From what I understand, the packet loss mechanism here is actually handled by the infiniband traffic layer, not in the ethernet wrapping layer around infiniband by RoCE. While infiniband is lossless, packet loss can still occur, if a particular packet fails a CRC check on infiniband, it's discarded and retransmitted, so if this doesn't cause data corruption on infiniband networks, it's not going to cause it over RoCE either.
The point of using ECN and hardware support is to force the ethernet fabric to slow down and allow the infiniband layer to recover and retransmit the lost packet.
 
  • Like
Reactions: efschu3

Rand__

Well-Known Member
Mar 6, 2014
6,626
1,767
113
I just wanna say that as of 22.12 release of TrueNAS SCALE, RDMA is doable in a few steps.

1. Add RDMA support to the system - I've went with OFED package from Mellanox Nvidia : Mellanox OFED (MLNX_OFED) Software: End-User Agreement - add kernel support, enable nvmf and (optional) nfsover rdma (I'd like to further test proxmox as an initiator to see if there are any benefits). Main initiator "target" for this is vmware - post 7.0.2
Some Q's ...
Is ESXi7 not able to utilize nsf over RDMA?
Can you share out any device via nvmf?

I've been running nfs for ages and not really looking to move to iSCSI unless it can't be helped...;)
 
  • Like
Reactions: itronin

Rand__

Well-Known Member
Mar 6, 2014
6,626
1,767
113
Alright, trying to follow the guideline here...

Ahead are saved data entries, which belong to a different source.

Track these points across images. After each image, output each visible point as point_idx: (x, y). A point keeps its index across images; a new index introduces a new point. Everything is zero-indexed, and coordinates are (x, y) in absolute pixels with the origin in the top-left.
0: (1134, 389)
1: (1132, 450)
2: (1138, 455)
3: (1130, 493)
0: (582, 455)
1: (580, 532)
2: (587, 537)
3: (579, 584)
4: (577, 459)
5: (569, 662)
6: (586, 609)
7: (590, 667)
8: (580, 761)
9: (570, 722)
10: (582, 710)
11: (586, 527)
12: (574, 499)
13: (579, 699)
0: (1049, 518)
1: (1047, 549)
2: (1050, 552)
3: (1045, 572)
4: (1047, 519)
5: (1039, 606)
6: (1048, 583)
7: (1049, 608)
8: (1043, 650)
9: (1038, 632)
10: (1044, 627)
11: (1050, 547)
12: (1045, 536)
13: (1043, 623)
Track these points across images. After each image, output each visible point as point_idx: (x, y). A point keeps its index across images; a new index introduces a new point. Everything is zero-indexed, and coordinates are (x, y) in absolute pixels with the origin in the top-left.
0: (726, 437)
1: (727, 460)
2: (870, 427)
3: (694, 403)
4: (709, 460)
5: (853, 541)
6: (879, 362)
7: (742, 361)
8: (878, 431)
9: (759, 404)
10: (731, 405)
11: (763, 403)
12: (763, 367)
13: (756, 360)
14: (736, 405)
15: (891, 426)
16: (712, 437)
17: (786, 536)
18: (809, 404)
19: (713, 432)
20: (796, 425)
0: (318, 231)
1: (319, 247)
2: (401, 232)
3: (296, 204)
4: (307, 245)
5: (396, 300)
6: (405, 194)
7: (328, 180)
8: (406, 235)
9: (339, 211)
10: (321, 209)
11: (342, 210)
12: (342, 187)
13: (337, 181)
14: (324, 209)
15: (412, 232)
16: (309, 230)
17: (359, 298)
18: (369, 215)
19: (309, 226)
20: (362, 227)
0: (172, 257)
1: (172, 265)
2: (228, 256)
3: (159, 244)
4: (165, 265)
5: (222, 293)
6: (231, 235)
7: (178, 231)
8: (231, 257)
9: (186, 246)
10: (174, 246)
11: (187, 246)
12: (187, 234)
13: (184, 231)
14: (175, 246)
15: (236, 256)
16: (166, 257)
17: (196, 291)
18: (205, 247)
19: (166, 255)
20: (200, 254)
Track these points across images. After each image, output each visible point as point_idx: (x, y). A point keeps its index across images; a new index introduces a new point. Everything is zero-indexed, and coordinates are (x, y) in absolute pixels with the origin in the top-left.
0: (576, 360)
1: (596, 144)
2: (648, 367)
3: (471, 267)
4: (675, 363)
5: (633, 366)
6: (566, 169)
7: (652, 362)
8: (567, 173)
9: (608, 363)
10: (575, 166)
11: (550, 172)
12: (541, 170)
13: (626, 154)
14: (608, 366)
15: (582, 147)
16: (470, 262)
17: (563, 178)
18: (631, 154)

1. Add RDMA support to the system - I've went with OFED package from Mellanox Nvidia : Mellanox OFED (MLNX_OFED) Software: End-User Agreement - add kernel support, enable nvmf and (optional) nfsover rdma (I'd like to further test proxmox as an initiator to see if there are any benefits). Main initiator "target" for this is vmware - post 7.0.2 which has al lthe bels and whistles to support rdma with iser and nvmeof.
results here should render the system rdma capable, have a nvme target rdma capable, iser target module etc.
I ran
Code:
chmod +x /bin/apt*
, then
Code:
./mlnxofedinstall --add-kernel-support  --enable-mlnx_tune --with-nvmf --with-nfsrdma --skip-distro-check

2. rebuild scst - I did this with the lastest git (3.7.0 - same as what's already in truenas) ; Check the install script to make sure you are starting the services with the new binaries (/etc/init.d/scst is the script used to start the service wrapped under the "goodness" of systemd /etc/systemd/system/scst.service.d)
3. reboot and if everything is doing what's supposed to, see your iscsi targets sessions with RDMAExtensions Yes in the logs.
I assume I only need this if I want iSCSI support for rdma?

Edit:

So I assume ofed installed ok, but I am not sure yet on the next steps?
Is the built in nfs daemon now automagically rdma enabled? assume not
How can i use nvmeof to mount a share on ESXi via nvmeof initiator?
 
Last edited:

tsteine

Active Member
May 15, 2019
167
83
28
Is the built in nfs daemon now automagically rdma enabled? assume not
ESXi doesn't support NFSoRDMA.
It does seem that truenas scale has changed from nfs-ganesha to nfs-kernel-server, which does support RDMA while ganesha does not.

That being said, nfs over rdma runs on a different port, the "default" rdma port is tcp/20049, vs the normal tcp/2049 port so it's pretty far from being "plug and play"
 

tsteine

Active Member
May 15, 2019
167
83
28
ok.
Any idea re exposing TNS Scales via nvmeoF?
At the moment, you would have to install SPDK on truenas.

With SPDK, you would need to configure an nvmeof target, exposing an AIO bdev pointing to a zvol (or possibly a file on a zfs file system)

I have done this with Ubuntu, SPDK and ESXi with zvol backing, it's not an easy "snap your fingers" setup, and the gains vs iSCSI iSER are basically nonexistent, since the bottleneck seems to be the zfs file system/zvol, rather than the network protocol running over RDMA.

I only noticed significant uplifts with nvmeof and SPDK when directly exposing an NVME device, and at that point, running truenas scale with zfs is mostly pointless, just set up a linux distro of your choice with spdk.

The only real benefit from zfs with rdma iser/nvmeof is that it allows for higher throughput and less CPU consumption from IO traffic.